The language of the Twitter user interface is the language that the user chooses to interact with and not necessarily the language that they choose to tweet in. When comparing user interface language with whether location service are enabled or not we find 123 different languages, many of which are in single of double figures, therefore we present only the 20 most frequently occurring user interface choices in Table 5 below. There is a statistically significant association between user interface language and whether location services are enabled both when taking only the top 20 (x 2 = 83, 122df, p<0.001) and all languages (x 2 = 82, 19df, p<0.001) although the latter is undermined by 48.8% of cells having an expected count of less than 5, hence the need to be selective.
8%), closely accompanied by individuals who work together into the Chinese (24.8%), Korean (26.8%) and Italian language (twenty seven.5%). Men and women probably to enable brand new settings use the Portuguese user interface (57.0%) accompanied by Indonesian (55.6%), Language (51.2%) and you may Turkish (47.9%). One may speculate as to the reasons these differences take place in relation so you’re able to cultural and you may political contexts, nevertheless the variations in preference are clear and you can obvious.

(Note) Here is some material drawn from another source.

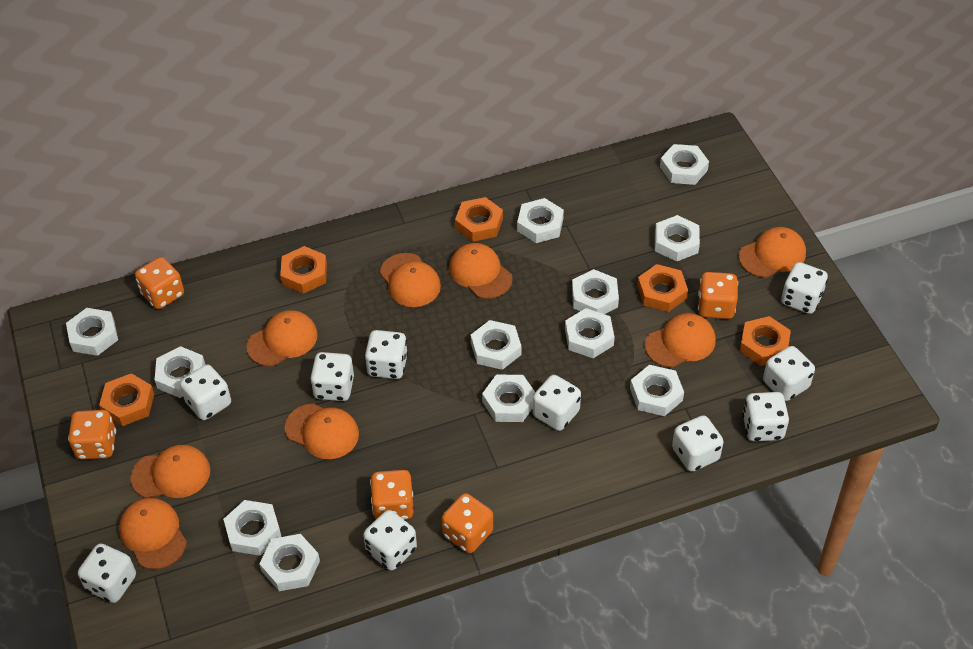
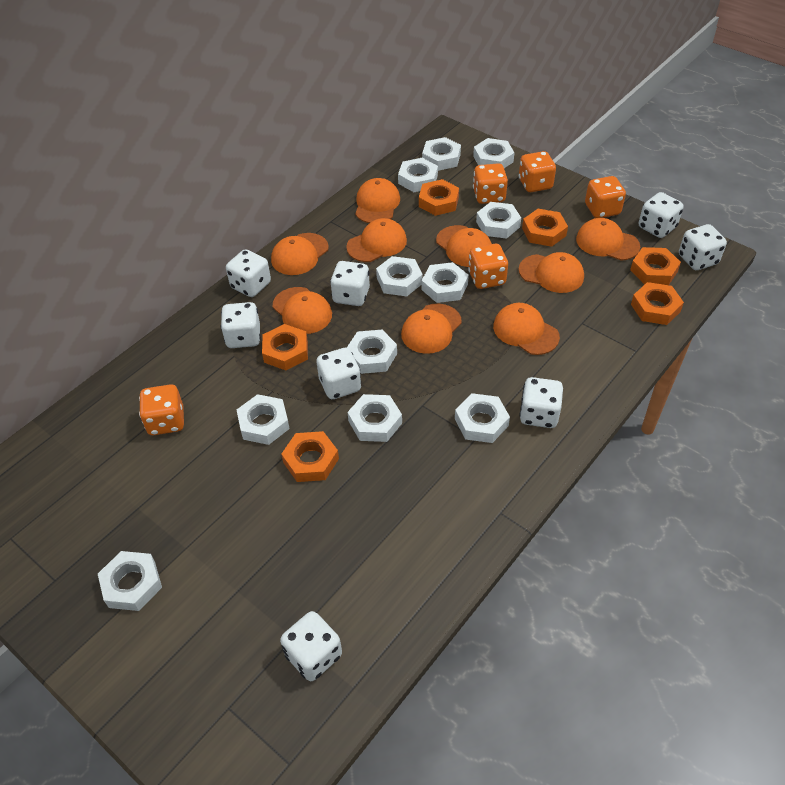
orange cap: [119,498,187,569] [130,445,210,498] [246,310,318,366] [285,404,359,459] [380,253,441,307] [449,243,513,299] [645,313,716,368] [739,227,806,278] = 8 -> [271,233,329,275] [273,287,332,334] [346,218,407,262] [355,178,400,223] [401,304,462,354] [436,225,492,267] [493,303,560,355] [519,252,584,293] [576,218,640,261] = 9
orange nut: [99,373,154,426] [280,246,327,294] [455,197,503,242] [637,264,688,312] [740,316,791,366] = 5 -> [262,324,308,370] [281,431,339,482] [419,179,459,216] [522,209,568,247] [630,247,681,285] [631,282,684,325] = 6
white dice: [78,543,136,603] [180,365,231,420] [310,352,354,401] [363,510,417,571] [364,330,408,379] [532,375,581,431] [672,415,724,472] [742,392,789,442] [763,346,815,401] [781,262,828,314] = 10 -> [221,302,261,348] [226,249,271,297] [280,611,342,681] [316,348,361,399] [330,261,370,306] [519,377,563,428] [639,192,684,238] [679,224,727,270] = 8
white nut: [66,308,118,356] [155,346,205,398] [223,500,281,556] [259,534,320,591] [471,320,522,370] [482,375,535,422] [517,198,564,243] [565,308,615,358] [572,269,619,314] [630,365,684,416] [655,215,700,262] [660,144,709,185] = 12 -> [98,551,162,611] [237,394,290,445] [347,330,397,374] [348,394,402,442] [376,256,423,296] [398,158,438,192] [422,137,461,171] [422,262,469,303] [455,393,510,443] [473,138,514,168] [476,202,521,239] = 11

The same analysis of the top 20 countries for users who do and do not geotag shows the same top 20 countries (Table 6) and, as above, there is a significant association between the behaviour and language of interface (x 2 = 23, 19df, p<0.001). However, although Russian-language user interface users were the least likely to enable location settings they by no means have the lowest geotagging rate (2.5%). It is Korean interface users that are the least likely to actually geotag their content (0.3%) followed closely by Japanese (0.8%), Arabic (0.9%) and German (1.3%). Those who use the Turkish interface are the most likely to use geotagging (8.8%) then Indonesian (6.3%), Portuguese (5.7%) and Thai (5.2%).

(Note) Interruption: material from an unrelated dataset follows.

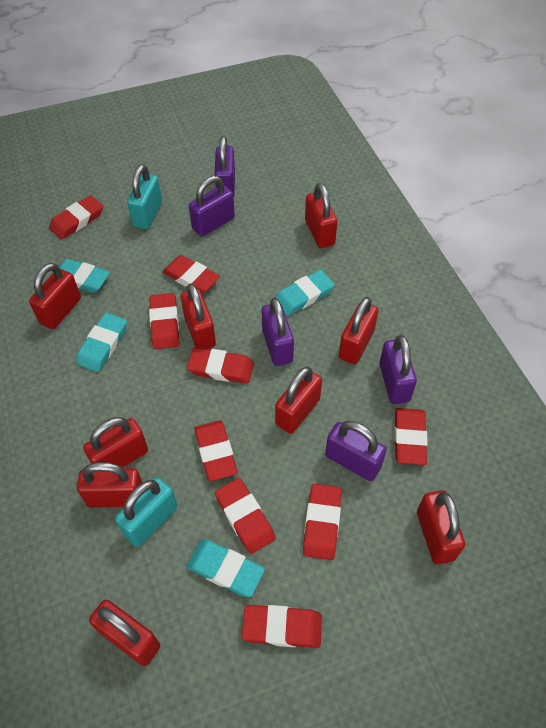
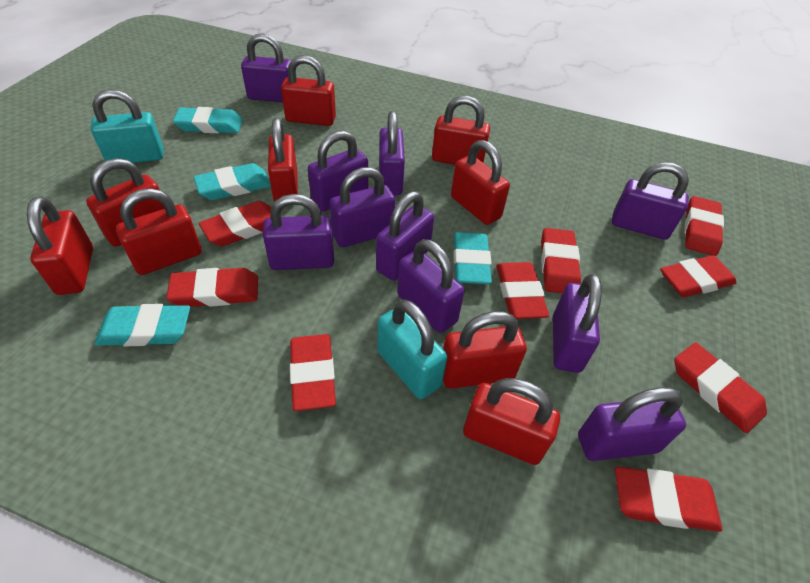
purple padlock: [189,176,235,237] [215,136,235,197] [262,298,294,366] [325,421,387,481] [379,335,417,404] = 5 -> [241,34,291,102] [263,194,334,270] [308,131,368,212] [330,167,395,247] [376,191,434,281] [379,111,405,195] [397,239,465,333] [553,274,602,373] [578,387,686,461] [612,162,689,240] = 10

Along with speculation more than these distinctions exists, Tables 5 and you can 6 demonstrate that there can be a user software vocabulary impression from inside the play that molds behavior in both if or not venue services are let and you may if or not a user spends geotagging. Program words is not a good proxy getting venue thus these can not be dubbed as country level outcomes, but perhaps there are cultural differences in perceptions on Fb play with and privacy whereby software language will act as an excellent proxy.
Associate Tweet Vocabulary
The language of individual tweets can be derived using the Language Detection Library for Java . 66 languages were identified in the dataset and the language of the last tweet of 1,681,075 users could not be identified (5.6%). There is a statistically significant association between these 67 languages and whether location services are enabled (x 2 = 1050644.2, 65df, p<0.001) but, as with user interface language, we present the 20 most frequently occurring languages below in Table 7 (x 2 = 1041865.3, 19df, p<0.001).

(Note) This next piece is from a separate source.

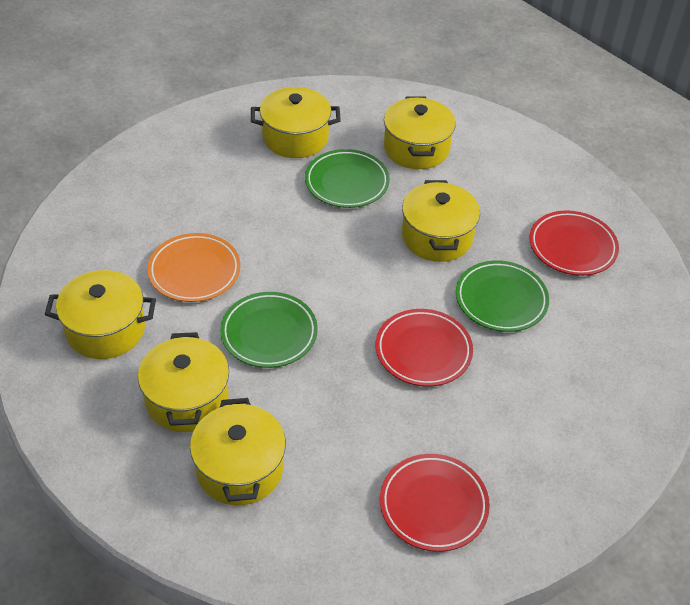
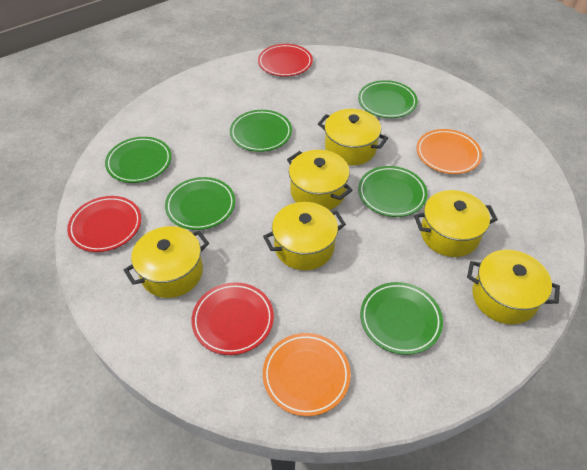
green plate: [220,292,318,368] [305,149,390,208] [456,260,549,332] = 3 -> [105,137,172,183] [165,177,235,230] [230,110,292,152] [358,80,418,118] [358,166,428,217] [360,282,443,355] = 6
orange plate: [147,233,241,302] = 1 -> [263,333,351,416] [416,129,482,174] = 2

As when looking at user interface code, profiles just who tweeted during the Russian had been at least browsing have area qualities enabled (18.2%) followed closely by Ukrainian (twenty two.4%), Korean (twenty-eight.9%) and Arabic (29.5%) tweeters. Users composing when you look at the Portuguese was the most appropriate to possess location properties permitted (58.5%) closely trailed by Indonesian (55.8%), the Austronesian code out of Tagalog (the official label getting Filipino-54.2%) and you may Thai (51.8%).
We present a similar analysis of the top 20 languages for in Table 8 (using ‘Dataset2′) for users who did and did not use geotagging. Note that the 19 of the top 20 most frequent languages are the same as in Table 7 with Ukrainian being replaced at 20 th position by Slovenian. The tweet language could not be identified for 1,503,269 users (6.3%) and the association is significant when only including the top 20 most frequent languages (x 2 = 26, 19df, p<0.001). As with user interface language in Table 6, the least likely groups to use geotagging are those who tweet in Korean (0.4%), followed by Japanese (0.8%), Arabic (0.9%), Russian and German (both 2.0%). Again, mirroring the results in Table 6, Turkish tweeters are the most likely to geotag (8.3%), then Indonesian (7.0%), Portuguese (5.9%) and Thai (5.6%).